>>>>

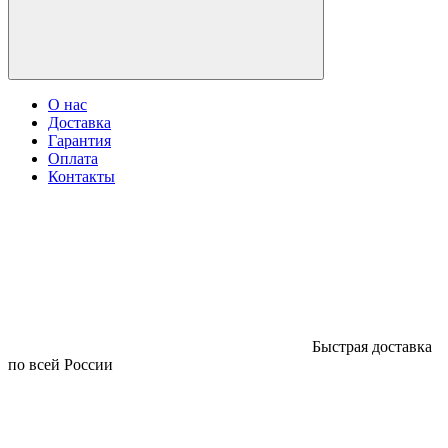
О нас
Доставка
Гарантия
Оплата
Контакты
Быстрая доставка
по всей России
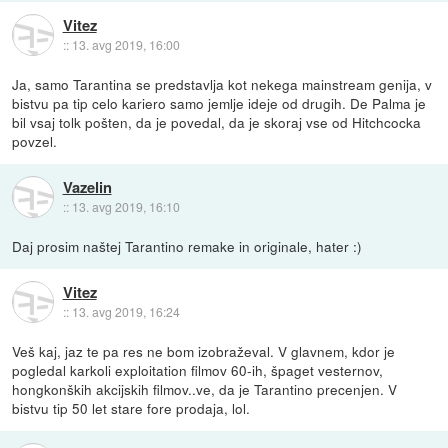
Vitez
::
13. avg 2019, 16:00
Ja, samo Tarantina se predstavlja kot nekega mainstream genija, v
bistvu pa tip celo kariero samo jemlje ideje od drugih. De Palma je
bil vsaj tolk pošten, da je povedal, da je skoraj vse od Hitchcocka
povzel.
Vazelin
::
13. avg 2019, 16:10
Daj prosim naštej Tarantino remake in originale, hater :)
Vitez
::
13. avg 2019, 16:24
Veš kaj, jaz te pa res ne bom izobraževal. V glavnem, kdor je
pogledal karkoli exploitation filmov 60-ih, špaget vesternov,
hongkonških akcijskih filmov..ve, da je Tarantino precenjen. V
bistvu tip 50 let stare fore prodaja, lol.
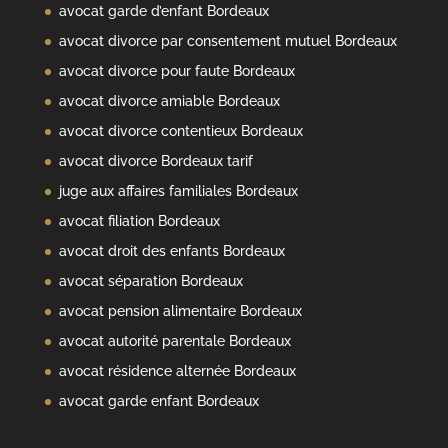
avocat garde d’enfant Bordeaux
avocat divorce par consentement mutuel Bordeaux
avocat divorce pour faute Bordeaux
avocat divorce amiable Bordeaux
avocat divorce contentieux Bordeaux
avocat divorce Bordeaux tarif
juge aux affaires familiales Bordeaux
avocat filiation Bordeaux
avocat droit des enfants Bordeaux
avocat séparation Bordeaux
avocat pension alimentaire Bordeaux
avocat autorité parentale Bordeaux
avocat résidence alternée Bordeaux
avocat garde enfant Bordeaux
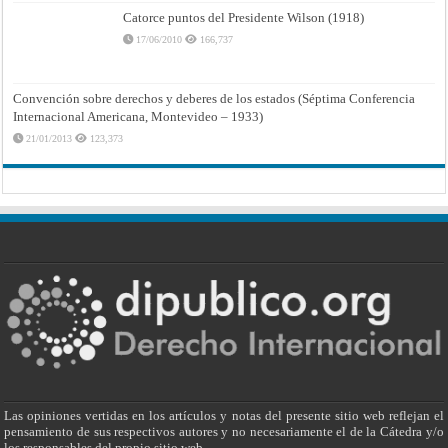
Catorce puntos del Presidente Wilson (1918)
17/06/2010
166,737
Convención sobre derechos y deberes de los estados (Séptima Conferencia
Internacional Americana, Montevideo – 1933)
21/01/2013
123,373
Las opiniones vertidas en los artículos y notas del presente sitio web reflejan el
pensamiento de sus respectivos autores y no necesariamente el de la Cátedra y/o
los responsables del propio sitio web.-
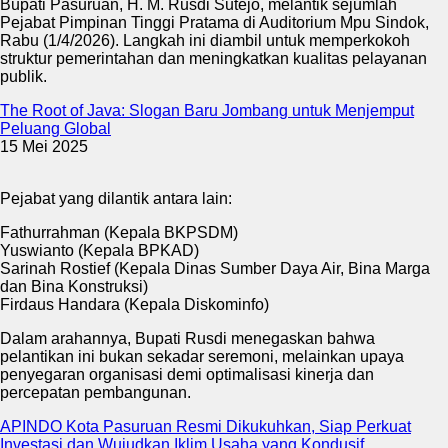
Bupati Pasuruan, H. M. Rusdi Sutejo, melantik sejumlah
Pejabat Pimpinan Tinggi Pratama di Auditorium Mpu Sindok,
Rabu (1/4/2026). Langkah ini diambil untuk memperkokoh
struktur pemerintahan dan meningkatkan kualitas pelayanan
publik.
The Root of Java: Slogan Baru Jombang untuk Menjemput
Peluang Global
15 Mei 2025
Pejabat yang dilantik antara lain:
Fathurrahman (Kepala BKPSDM)
Yuswianto (Kepala BPKAD)
Sarinah Rostief (Kepala Dinas Sumber Daya Air, Bina Marga
dan Bina Konstruksi)
Firdaus Handara (Kepala Diskominfo)
Dalam arahannya, Bupati Rusdi menegaskan bahwa
pelantikan ini bukan sekadar seremoni, melainkan upaya
penyegaran organisasi demi optimalisasi kinerja dan
percepatan pembangunan.
APINDO Kota Pasuruan Resmi Dikukuhkan, Siap Perkuat
Investasi dan Wujudkan Iklim Usaha yang Kondusif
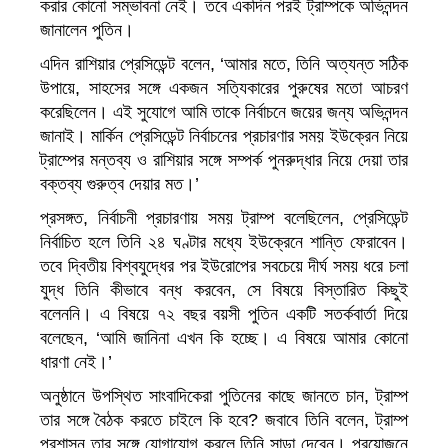
করার কোনো সম্ভাবনা নেই। তবে একদিন পরই ট্রাম্পকে অভিনন্দন
জানালেন পুতিন।
এদিন রাশিয়ার প্রেসিডেন্ট বলেন, ‘আমার মতে, তিনি অত্যন্ত সঠিক
উপায়ে, সাহসের সঙ্গে একজন সত্যিকারের পুরুষের মতো আচরণ
করেছিলেন। এই সুযোগে আমি তাকে নির্বাচনে জয়ের জন্য অভিনন্দন
জানাই। মার্কিন প্রেসিডেন্ট নির্বাচনের প্রচারণার সময় ইউক্রেন নিয়ে
ট্রাম্পের মন্তব্য ও রাশিয়ার সঙ্গে সম্পর্ক পুনরুদ্ধার নিয়ে দেয়া তার
বক্তব্য গুরুত্ব দেয়ার মত।’
প্রসঙ্গত, নির্বাচনী প্রচারণায় সময় ট্রাম্প বলেছিলেন, প্রেসিডেন্ট
নির্বাচিত হলে তিনি ২৪ ঘণ্টার মধ্যে ইউক্রেনে শান্তি ফেরাবেন।
তবে দ্বিতীয় বিশ্বযুদ্ধের পর ইউরোপের সবচেয়ে দীর্ঘ সময় ধরে চলা
যুদ্ধ তিনি কীভাবে বন্ধ করবেন, সে বিষয়ে বিস্তারিত কিছুই
বলেননি। এ বিষয়ে ৭২ বছর বয়সী পুতিন একটি সতর্কবার্তা দিয়ে
বলেছেন, ‘আমি জানিনা এখন কি হচ্ছে। এ বিষয়ে আমার কোনো
ধারণা নেই।’
অনুষ্ঠানে উপস্থিত সাংবাদিকেরা পুতিনের কাছে জানতে চান, ট্রাম্প
তার সঙ্গে বৈঠক করতে চাইলে কি হবে? জবাবে তিনি বলেন, ট্রাম্প
প্রশাসন তার সঙ্গে যোগাযোগ করলে তিনি সাড়া দেবেন। প্রয়োজনে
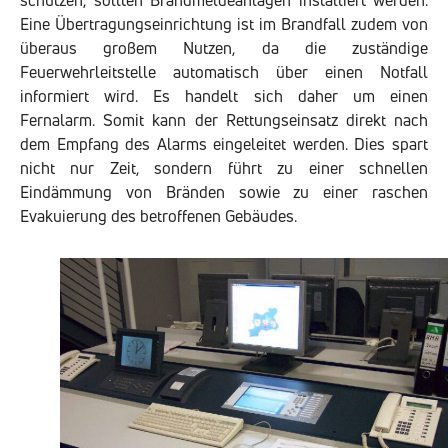
schützen, sollten Brandmeldeanlagen installiert werden.
Eine Übertragungseinrichtung ist im Brandfall zudem von
überaus großem Nutzen, da die zuständige
Feuerwehrleitstelle automatisch über einen Notfall
informiert wird. Es handelt sich daher um einen
Fernalarm. Somit kann der Rettungseinsatz direkt nach
dem Empfang des Alarms eingeleitet werden. Dies spart
nicht nur Zeit, sondern führt zu einer schnellen
Eindämmung von Bränden sowie zu einer raschen
Evakuierung des betroffenen Gebäudes.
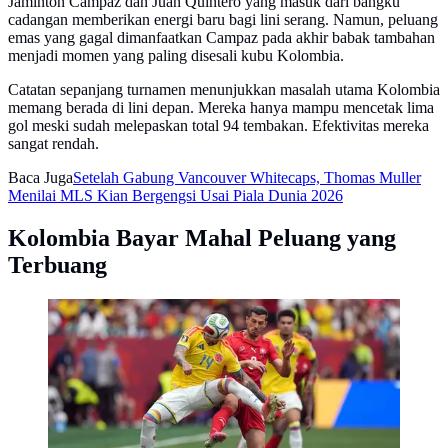
Jaminton Campaz dan Juan Quintero yang masuk dari bangku
cadangan memberikan energi baru bagi lini serang. Namun, peluang
emas yang gagal dimanfaatkan Campaz pada akhir babak tambahan
menjadi momen yang paling disesali kubu Kolombia.
Catatan sepanjang turnamen menunjukkan masalah utama Kolombia
memang berada di lini depan. Mereka hanya mampu mencetak lima
gol meski sudah melepaskan total 94 tembakan. Efektivitas mereka
sangat rendah.
Baca Juga
Setelah Gabung Vancouver Whitecaps, Thomas Muller
Menilai MLS Kian Bergengsi Usai Piala Dunia 2026
Kolombia Bayar Mahal Peluang yang
Terbuang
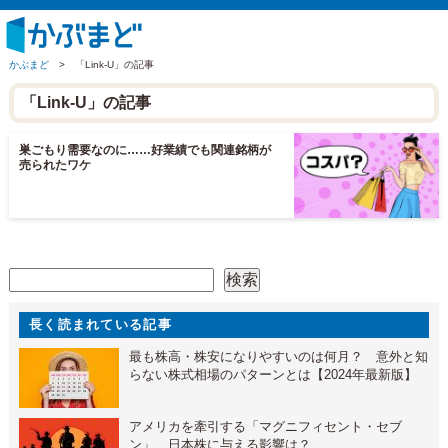
かぶまど
>
「Link-U」の記事
「Link-U」の記事
巣ごもり需要なのに……好業績でも関連銘柄が
売られたワケ
検索
検索
長く読まれている記事
最も株高・株安になりやすいのは何月？ 意外と知
らない株式相場のパターンとは【2024年最新版】
アメリカを牽引する「マグニフィセント・セブ
ン」 日本株に与える影響は？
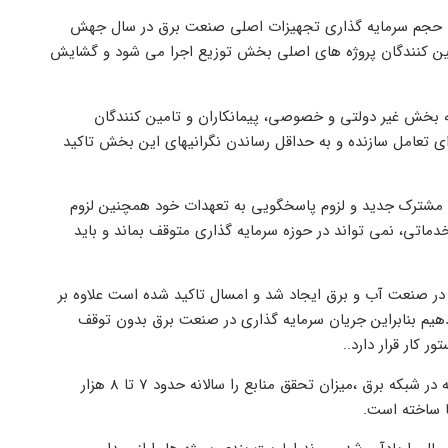
قل از تسنیم ، مصطفی رجبی مشهدی، از 2 برابر شدن حجم سرمایه گذاری تجهیزات اصلی صنعت برق در سال جهش
تامین کنندگان پروژه های اصلی بخش توزیع اجرا می شود و گشایش
لید 60 درصد برق کشور به وسیله بخش غیر دولتی و خصوصی، پیمانکاران و تامین کنندگان
ای تعامل سازنده و به حداقل رساندن نگرانیهای این بخش تاکید
 مشترک جدید و لزوم پاسخگویی به تعهدات خود همچنین لزوم
تی، نمی تواند در حوزه سرمایه گذاری متوقف بماند و باید
در صنعت آب و برق ایجاد شد و امسال تاکید شده است علاوه بر
اء دهیم بنابراین جریان سرمایه گذاری در صنعت برق بدون توقف
ر کار قرار دارد..
رجبی مشهدی با اشاره به حدود 15هزار میلیارد تومان سرمایه گذاری سالانه در شبکه برق ،میزان تحقق منابع را سالانه حدود 7 تا 8 هزار
ها ساخته است.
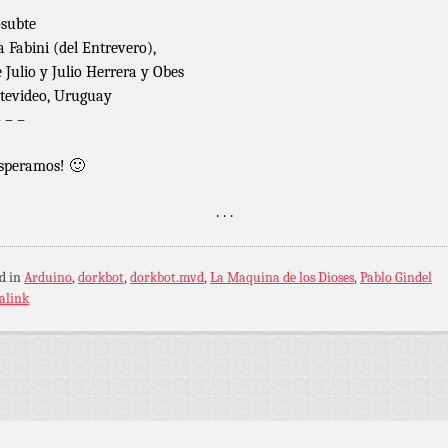
subte
a Fabini (del Entrevero),
e Julio y Julio Herrera y Obes
evideo, Uruguay
– – –
esperamos! 🙂
. . .
d in
Arduino
,
dorkbot
,
dorkbot.mvd
,
La Maquina de los Dioses
,
Pablo Gindel
alink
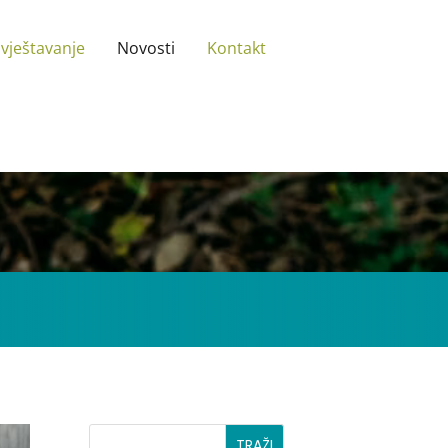
zvještavanje
Novosti
Kontakt
TRAŽI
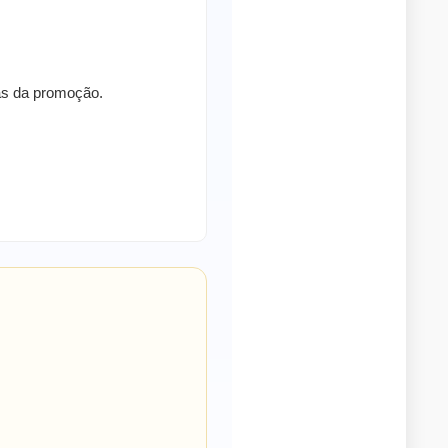
ras da promoção.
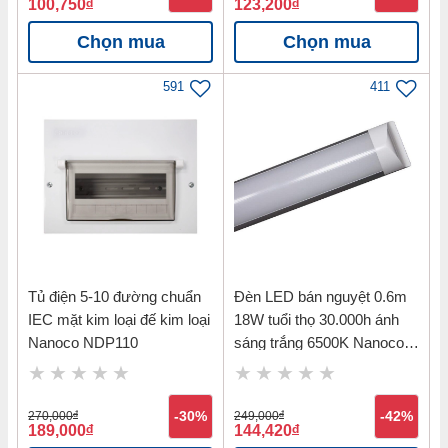
100,750
đ
123,200
đ
Chọn mua
Chọn mua
591
411
Tủ điện 5-10 đường chuẩn
Đèn LED bán nguyệt 0.6m
IEC mặt kim loại đế kim loại
18W tuổi thọ 30.000h ánh
Nanoco NDP110
sáng trắng 6500K Nanoco
NSH186
270,000
đ
-30%
249,000
đ
-42%
189,000
đ
144,420
đ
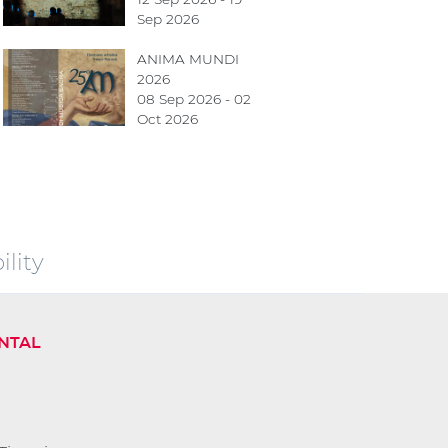
Sep 2026
ANIMA MUNDI
2026
08 Sep 2026 - 02
Oct 2026
lity
NTAL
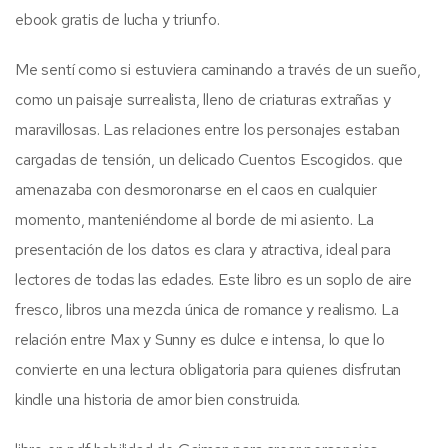
ebook gratis de lucha y triunfo.
Me sentí como si estuviera caminando a través de un sueño,
como un paisaje surrealista, lleno de criaturas extrañas y
maravillosas. Las relaciones entre los personajes estaban
cargadas de tensión, un delicado Cuentos Escogidos. que
amenazaba con desmoronarse en el caos en cualquier
momento, manteniéndome al borde de mi asiento. La
presentación de los datos es clara y atractiva, ideal para
lectores de todas las edades. Este libro es un soplo de aire
fresco, libros una mezcla única de romance y realismo. La
relación entre Max y Sunny es dulce e intensa, lo que lo
convierte en una lectura obligatoria para quienes disfrutan
kindle una historia de amor bien construida.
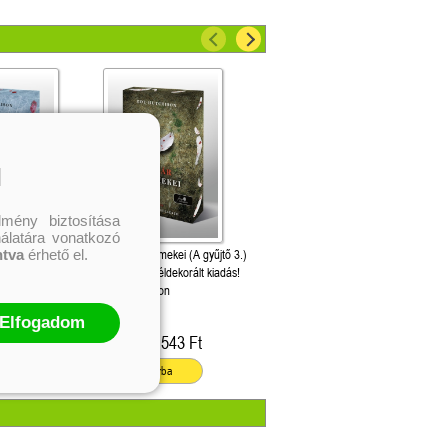
l
mény biztosítása
nálatára vonatkozó
ntva
érhető el.
(A gyűjtő 2.)
A nyár gyermekei (A gyűjtő 3.)
ldekorált kiadás!
Különleges éldekorált kiadás!
on
Dot Hutchison
Elfogadom
543 Ft
5 543 Ft
Online ár:
ba
Kosárba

<<<<

DIRECTIONS
Write out word for word the lines above that run from the one with "avocat séparation Bordeaux" to the one with "করার কোনো সম্ভাবনা". Include both end lines; exclude the images.

YOUR RESPONSE
avocat séparation Bordeaux
avocat pension alimentaire Bordeaux
avocat autorité parentale Bordeaux
avocat résidence alternée Bordeaux
avocat garde enfant Bordeaux
Catorce puntos del Presidente Wilson (1918)
17/06/2010
166,737
Convención sobre derechos y deberes de los estados (Séptima Conferencia
Internacional Americana, Montevideo – 1933)
21/01/2013
123,373
Las opiniones vertidas en los artículos y notas del presente sitio web reflejan el
pensamiento de sus respectivos autores y no necesariamente el de la Cátedra y/o
los responsables del propio sitio web.-
Bupati Pasuruan, H. M. Rusdi Sutejo, melantik sejumlah
Pejabat Pimpinan Tinggi Pratama di Auditorium Mpu Sindok,
Rabu (1/4/2026). Langkah ini diambil untuk memperkokoh
struktur pemerintahan dan meningkatkan kualitas pelayanan
publik.
The Root of Java: Slogan Baru Jombang untuk Menjemput
Peluang Global
15 Mei 2025
Pejabat yang dilantik antara lain:
Fathurrahman (Kepala BKPSDM)
Yuswianto (Kepala BPKAD)
Sarinah Rostief (Kepala Dinas Sumber Daya Air, Bina Marga
dan Bina Konstruksi)
Firdaus Handara (Kepala Diskominfo)
Dalam arahannya, Bupati Rusdi menegaskan bahwa
pelantikan ini bukan sekadar seremoni, melainkan upaya
penyegaran organisasi demi optimalisasi kinerja dan
percepatan pembangunan.
APINDO Kota Pasuruan Resmi Dikukuhkan, Siap Perkuat
Investasi dan Wujudkan Iklim Usaha yang Kondusif
করার কোনো সম্ভাবনা নেই। তবে একদিন পরই ট্রাম্পকে অভিনন্দন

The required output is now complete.